Saturday, November 24, 2012

The insecurity blanket statement.

Happy Thanksgiving! We survived.

I had a whirlwind weekend, but something in particular happened that, afterwards, I immediately thought "I have to write about this, because I never want to forget that it happened."

I got together with an old friend during the holidays and to be completely candid (because, that's all I know how to be) I was VERY nervous about meeting up with her. You see this particular friendship had caused me a lot of joy, but it also caused me a lot of pain. Tell me if you can relate to this story:

You are in a hard place in life. A wonderful friend comes into your life and encourages you, loves you, and supports you in ways that no one else does at the time. But it doesn't last. Womp womp. And so for longer than you are willing to admit, you struggle. You might chase that friend, you might unfriend that person from Facebook, you might pretend you don't care. You might do a number of ridiculous things.

All in the name of insecurity.

For fear of completely embarrassing myself, I may or may not have done some of those things with this friend. But I know now that this friend was never the problem. Sure, I was hurt by her, and sure I was left with questions about what went wrong but what was the real problem?

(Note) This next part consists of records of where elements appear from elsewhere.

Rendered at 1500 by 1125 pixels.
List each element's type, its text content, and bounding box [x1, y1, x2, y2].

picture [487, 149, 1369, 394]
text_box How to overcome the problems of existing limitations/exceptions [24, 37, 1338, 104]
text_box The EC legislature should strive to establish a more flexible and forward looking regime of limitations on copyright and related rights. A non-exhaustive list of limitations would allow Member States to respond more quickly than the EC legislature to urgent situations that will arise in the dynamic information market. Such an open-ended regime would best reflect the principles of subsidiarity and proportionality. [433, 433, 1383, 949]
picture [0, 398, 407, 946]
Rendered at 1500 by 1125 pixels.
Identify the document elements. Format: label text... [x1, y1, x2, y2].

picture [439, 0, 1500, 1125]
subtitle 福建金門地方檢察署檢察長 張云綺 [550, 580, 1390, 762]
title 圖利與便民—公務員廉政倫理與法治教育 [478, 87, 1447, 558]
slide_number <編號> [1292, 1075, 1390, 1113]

Insecurity. Duh. And quit acting like you don't know what I mean.

The past year has taught me more than I can say. I am a different person today than I was on November 24th of last year. And I am not even CLOSE to being done. When you get a hold of that thing that holds you back the most, it allows you to move mountains. My mountains were formed from deep insecurity. Now, as the scale is moving, the mountains are moving. And this is nothing short of miraculous. I have a weight issue, but I have a bigger heart issue.

So I hadn't seen this friend in years. And the last time we saw each other was really painful for me. Was  it dumb for me to agree to see her? What if we had nothing to talk about? What if that old insecurity came back and I took an emotional trip right back to the dark place that I used to be in?

All of those big questions aren't as scary as this one: What if I just don't put myself out there?

I had a friend tell me once "I don't trust people. They just hurt you." Well, that's an option I guess. But that also means you are robbing people of the chance to truly know you and be known by people that WANT to know you. Is that any way to live?

Ok, so I met my friend. And before you know it, the conversation was honest, full of forgiveness, and sweeter than I can explain. I lost interest in the past because I simply knew that both of us had grown in huge ways and were discovering that our own insecurities were the reasons we acted tough or distant or apathetic or absent.

What it made me realize is this: the very insecurity that might keep me from a great friendship is the very same insecurity that might keep someone else away from me. It just comes out in different ways for different people. And the more I chased this friend and tried to force a friendship in the past, the more it just didn't happen. And that was by design. My insecurity makes me rush, makes me think things that aren't true, makes me put unrealistic expectations on my friends. My insecurity ultimately leaves me alone.

But the irony of all of this - and this is what I learned from my friend - this same insecurity leaves all of us alone. Separated and afraid to admit what's really happening. Is it possible that someone else battles insecurity just as much as I do?

So, over a meal, we compared notes and we found similarities that are still freaking me out. I had no idea, and I will forever be grateful for how open and honest that conversation was. It was truly one of the only times that I know of that I felt like guards were down, hearts were open, and the past was forgiven.

I have no idea where this particular friendship will go, but I do know that there was a reason that it took us four years to get together. And it was worth the wait.

That was my thanksgiving. How was yours?